Not a law-enforcement body (nothing in our material automatically becomes evidence in a criminal case — that is for the investigation and the court).

What we are

An analytical service that collects and structures information from open sources.
A supplier of a factual base for a decision the client or the client's lawyer will make.
An executor with a documented method (Intelligence Cycle, Argus Score, a fixed report format).

04 · Engagement letter, conflict check, firewall

At the start of a project we fix four things

01 · Engagement letter

Written agreement — subject, purpose, scope, deadline, confidentiality

No "on a phone call" starts. Before we begin — a letter of engagement covering the subject of the check, the client's purpose, scope of work, deadlines, report format, confidentiality, limitations.

02 · Client warranty

Client warranty on a lawful purpose

The client confirms in writing that the report's purpose is the protection of their own rights or interests (contracting, litigation, enforcement, compliance) — not harassment, blackmail, competitive harm, or any other unlawful action.

03 · Conflict check

Conflict-of-interest check — before we start

Before accepting a job, we cross-check the subject against current and former clients. If the subject is a current client or has been one recently, we decline. If there is an adjacent conflict, we disclose it before we begin.

04 · Firewall

Client DD data never flows into public investigations

Between B2B intelligence and the journalistic sub-brand there is a rule: client-job materials are not used in open cases. We do not publicly investigate anyone who is or has been our client. This is fixed in an internal protocol.

05 · Privacy Policy

How we handle personal data

Data controller

Argus Intel, contact person — Oleksandr Lukashevych, [email protected]. Use this address for any data-related requests.

What data we process

Data from the site's lead forms (email, Telegram, request text, subject of the check — provided by the client).

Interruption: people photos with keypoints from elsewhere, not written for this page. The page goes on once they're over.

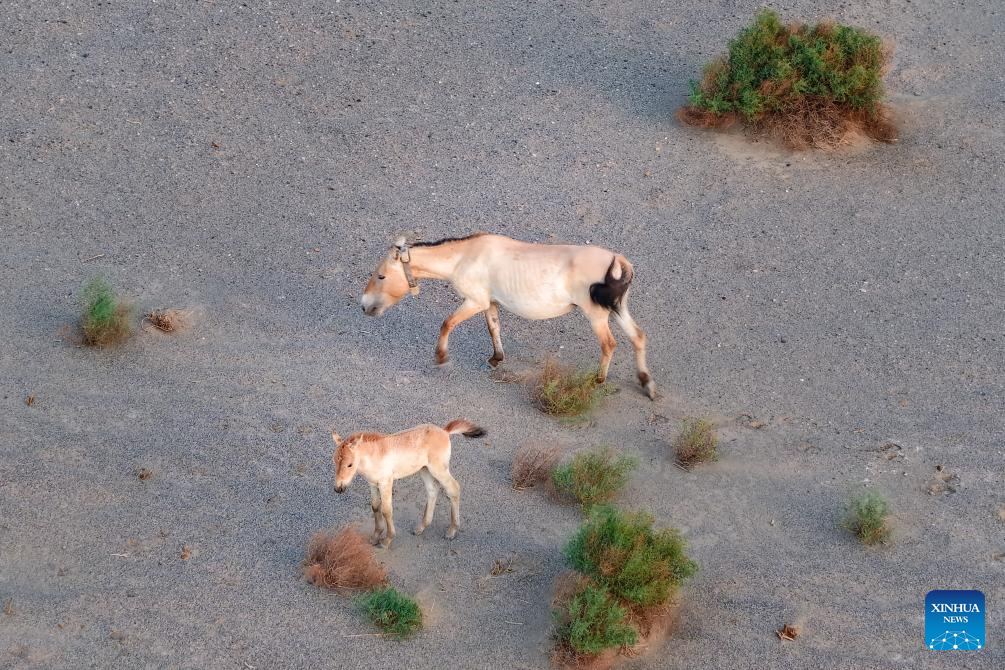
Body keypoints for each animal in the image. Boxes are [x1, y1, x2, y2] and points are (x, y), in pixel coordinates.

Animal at [332, 419, 486, 548]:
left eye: (350, 464)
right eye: (334, 461)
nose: (339, 488)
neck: (375, 455)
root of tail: (445, 431)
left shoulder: (386, 483)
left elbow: (386, 510)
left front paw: (386, 540)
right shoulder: (373, 484)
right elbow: (375, 507)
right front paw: (375, 537)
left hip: (438, 469)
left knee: (453, 489)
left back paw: (451, 531)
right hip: (424, 469)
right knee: (432, 490)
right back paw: (421, 527)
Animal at [359, 232, 656, 399]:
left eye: (381, 276)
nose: (364, 306)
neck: (464, 256)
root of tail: (618, 260)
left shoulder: (475, 301)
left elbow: (447, 323)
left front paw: (441, 357)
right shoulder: (491, 303)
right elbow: (494, 328)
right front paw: (496, 358)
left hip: (597, 315)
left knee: (609, 344)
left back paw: (599, 380)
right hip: (618, 309)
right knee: (638, 337)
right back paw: (647, 384)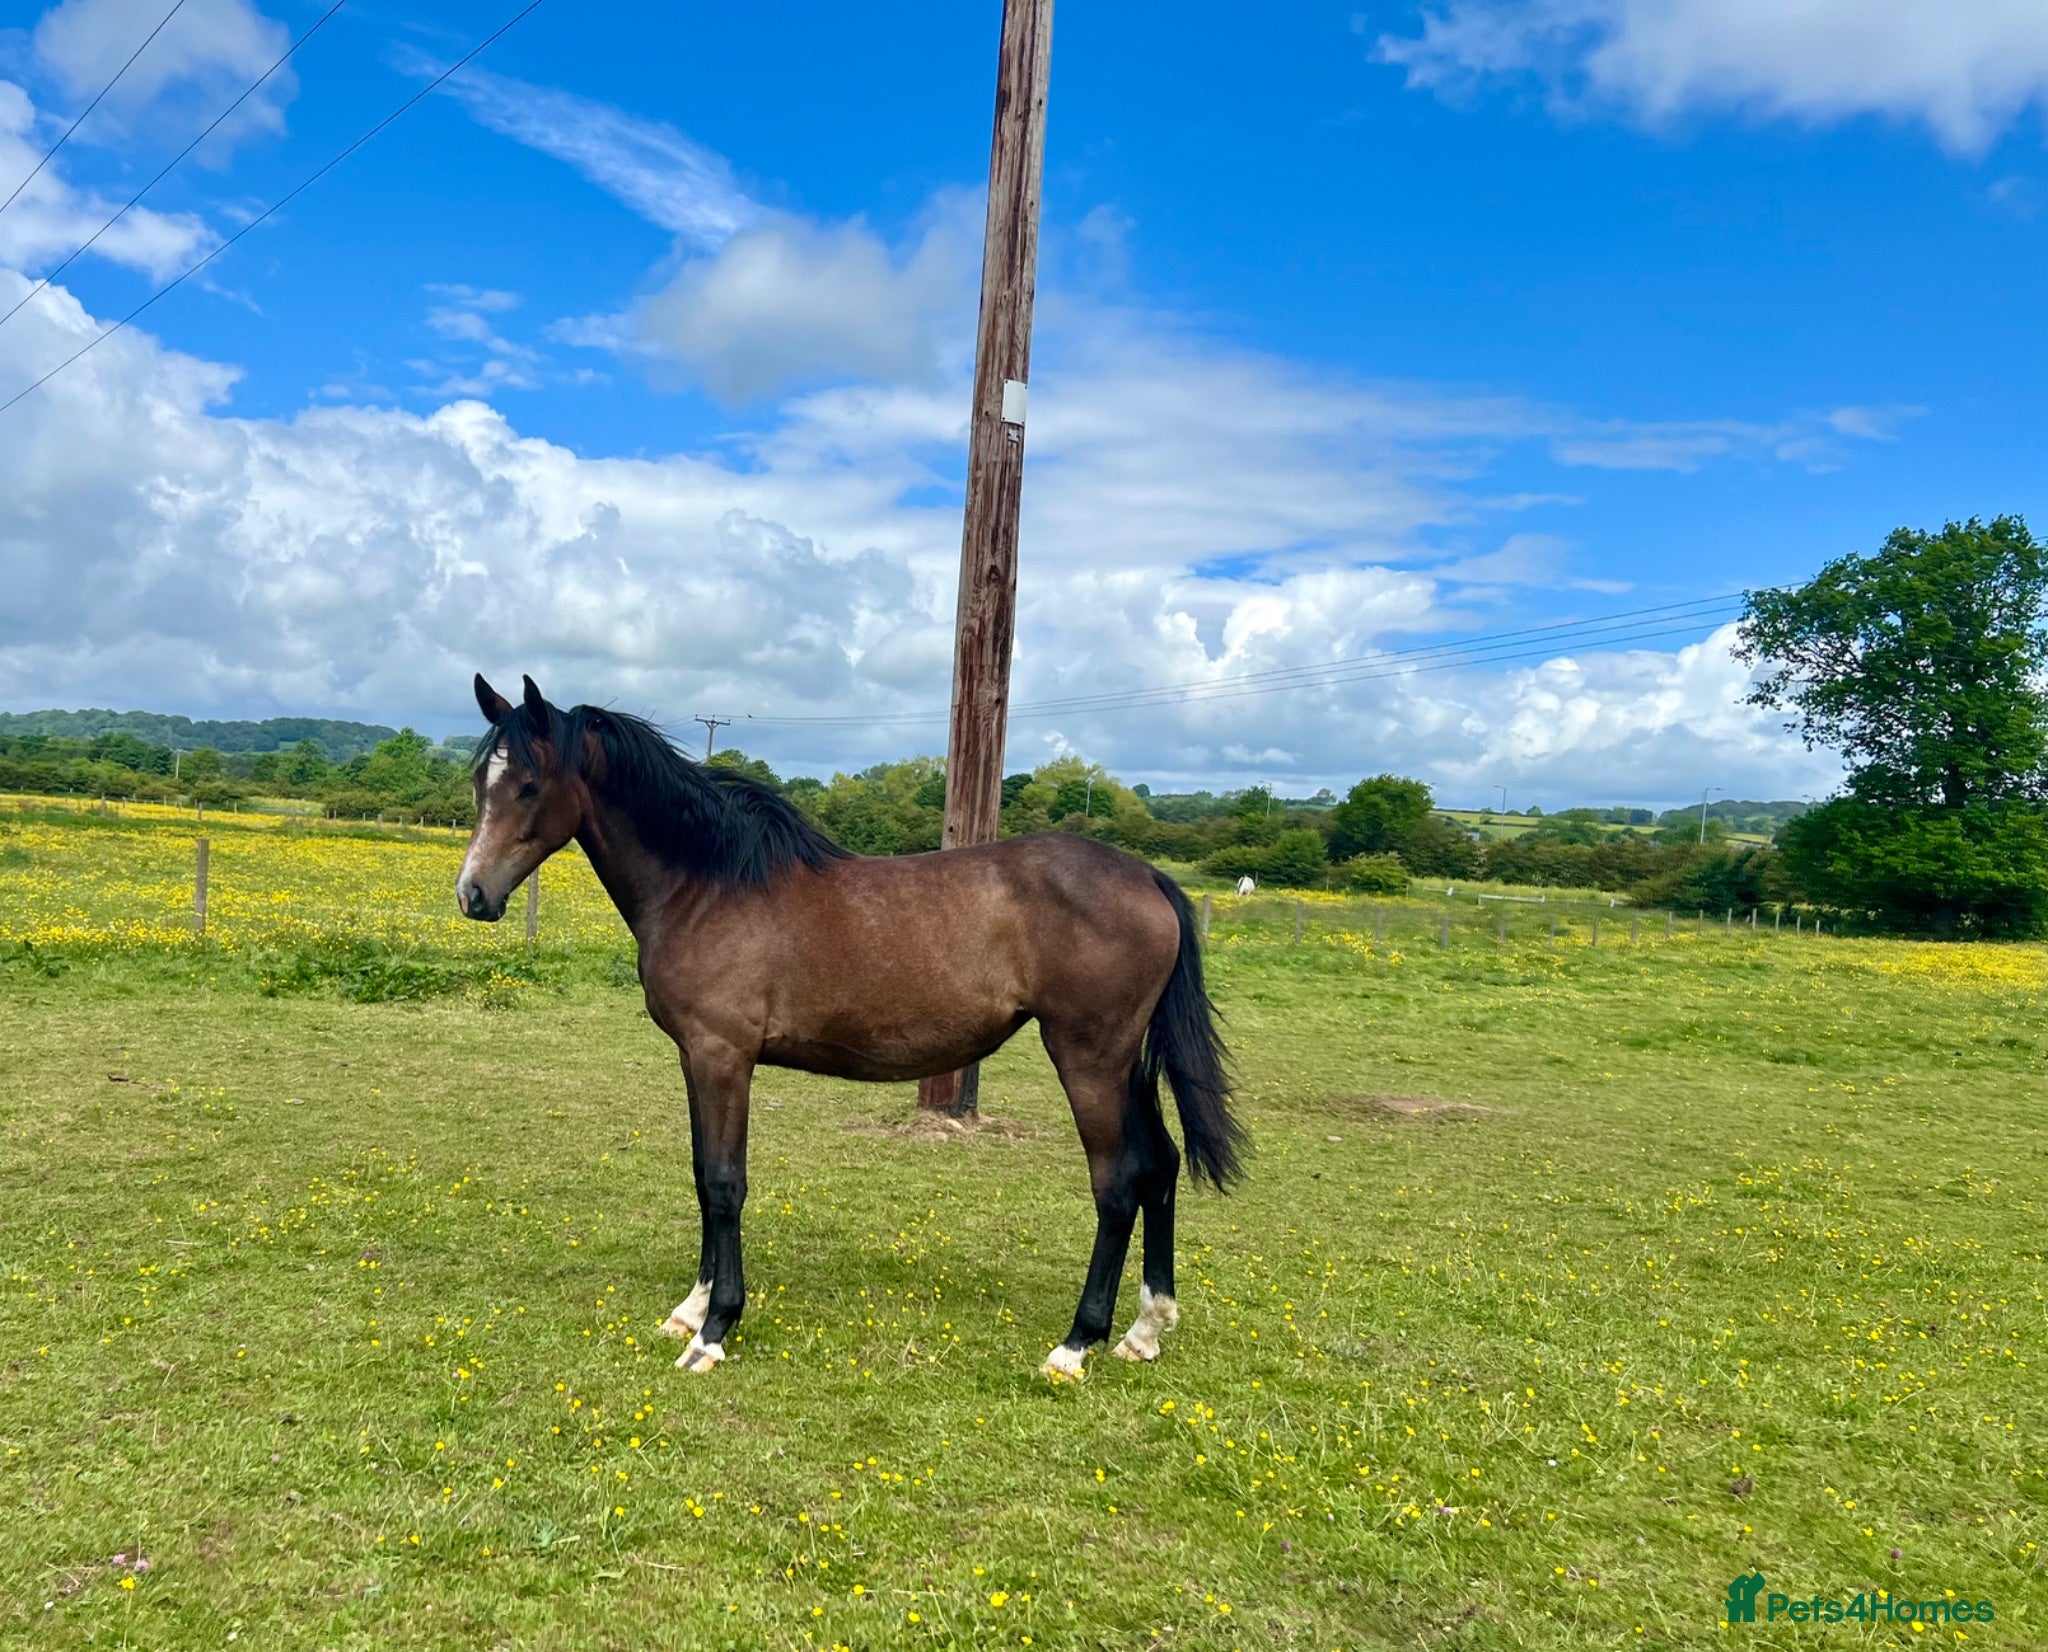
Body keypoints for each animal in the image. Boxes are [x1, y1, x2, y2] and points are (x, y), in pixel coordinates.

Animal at [454, 675, 1244, 1380]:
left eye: (529, 785)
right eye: (479, 784)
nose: (473, 895)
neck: (708, 885)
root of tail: (1148, 876)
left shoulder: (722, 1056)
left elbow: (724, 1183)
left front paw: (714, 1331)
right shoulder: (695, 1059)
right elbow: (702, 1175)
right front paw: (691, 1308)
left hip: (1088, 1060)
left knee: (1117, 1185)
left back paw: (1076, 1345)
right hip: (1124, 1063)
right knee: (1160, 1166)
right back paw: (1145, 1331)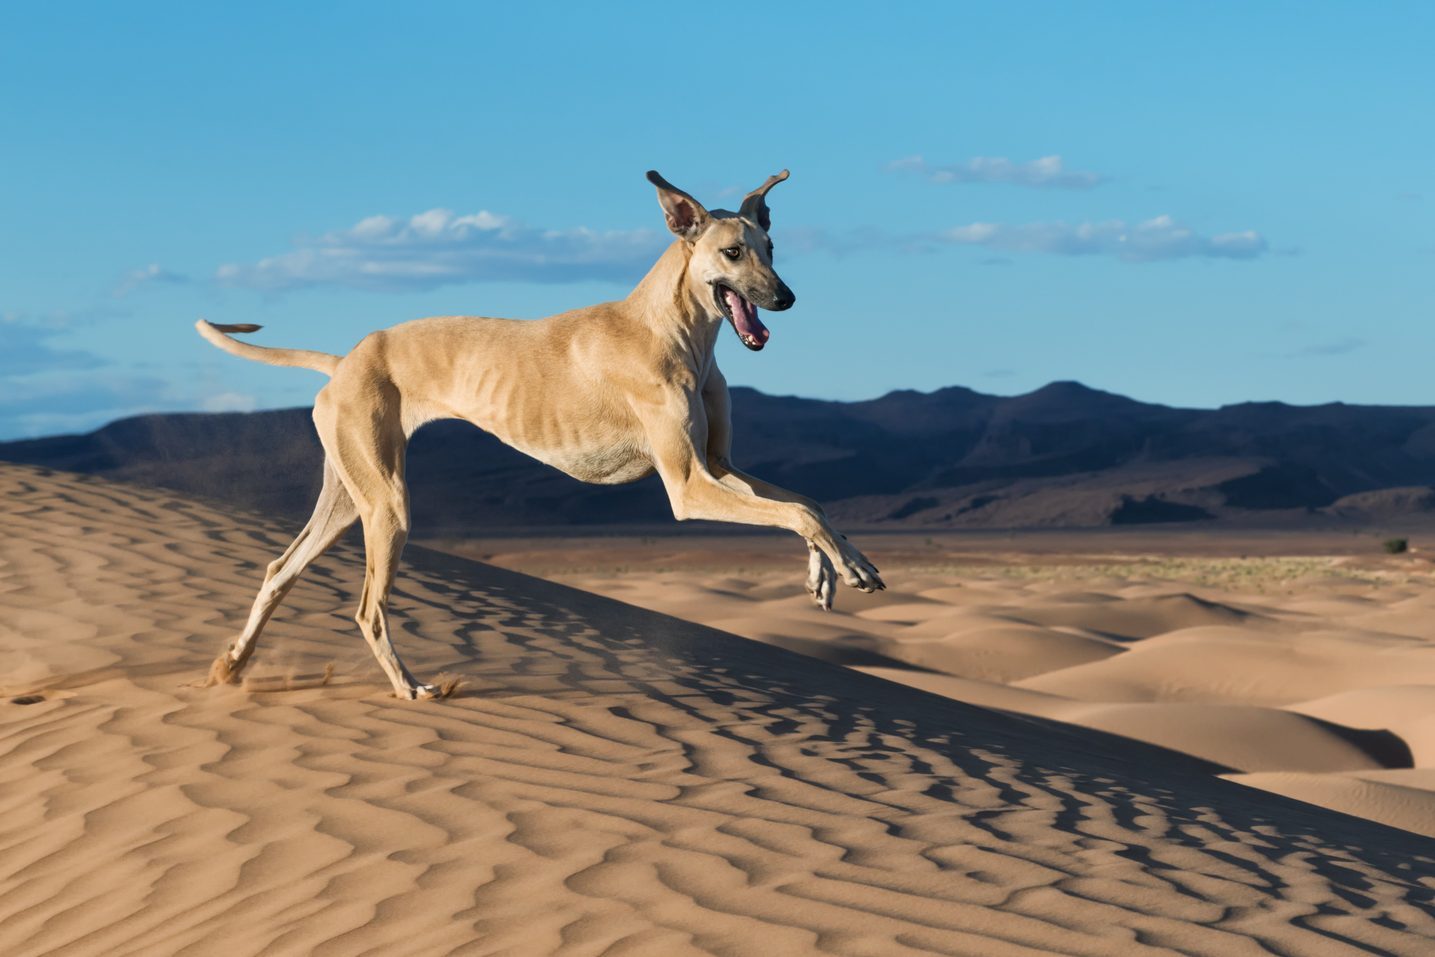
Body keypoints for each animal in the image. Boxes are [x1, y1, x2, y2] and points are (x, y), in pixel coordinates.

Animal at [196, 168, 878, 700]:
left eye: (771, 245)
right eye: (734, 253)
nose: (785, 298)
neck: (671, 327)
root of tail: (344, 361)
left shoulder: (719, 465)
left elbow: (807, 503)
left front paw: (836, 571)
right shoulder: (688, 486)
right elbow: (798, 512)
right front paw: (844, 569)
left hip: (348, 494)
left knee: (278, 570)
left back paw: (231, 665)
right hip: (385, 505)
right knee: (367, 608)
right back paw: (410, 687)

Open-source data on the subject of the check, only as needed for the specific case. GA4 site metrics — for statistics without identifying individual visitors.

Lawful basis

Performance of the contract with the client (Art. 6(1)(b) GDPR), legitimate interest of the client and Argus in counterparty checks and protection of rights (Art. 6(1)(f) GDPR), consent — for analytics cookies.

Retention periods

Working drafts and case search logs — up to 90 days after report delivery.
Final report — held by the client; a copy at Argus only if the contract provides for it, never longer than 12 months without a separate basis.
Contracts and payment records — for the periods set by tax and accounting law.

Who we share data with

Only with parties the service cannot run without: payment processing (Stripe / Wise / Plata), email and messaging (Google Workspace, Telegram), site analytics (Google Analytics 4), cloud infrastructure (Cloudflare). We do not sell data and do not pass it to third parties for marketing.

Your rights

Right to know we process your data and to obtain a copy.
Right to correct inaccurate data.
Right to request erasure (subject to limits set by law and the need to keep legal and accounting records).
Right to object to processing based on legitimate interest.
Right to lodge a complaint with a supervisory authority (in Ukraine — the Verkhovna Rada Commissioner for Human Rights; in the EU — your national DPA).

How to contact us about data

Email: [email protected]. We reply within 30 days. Add "GDPR" or "Personal data" to the subject line for priority sorting.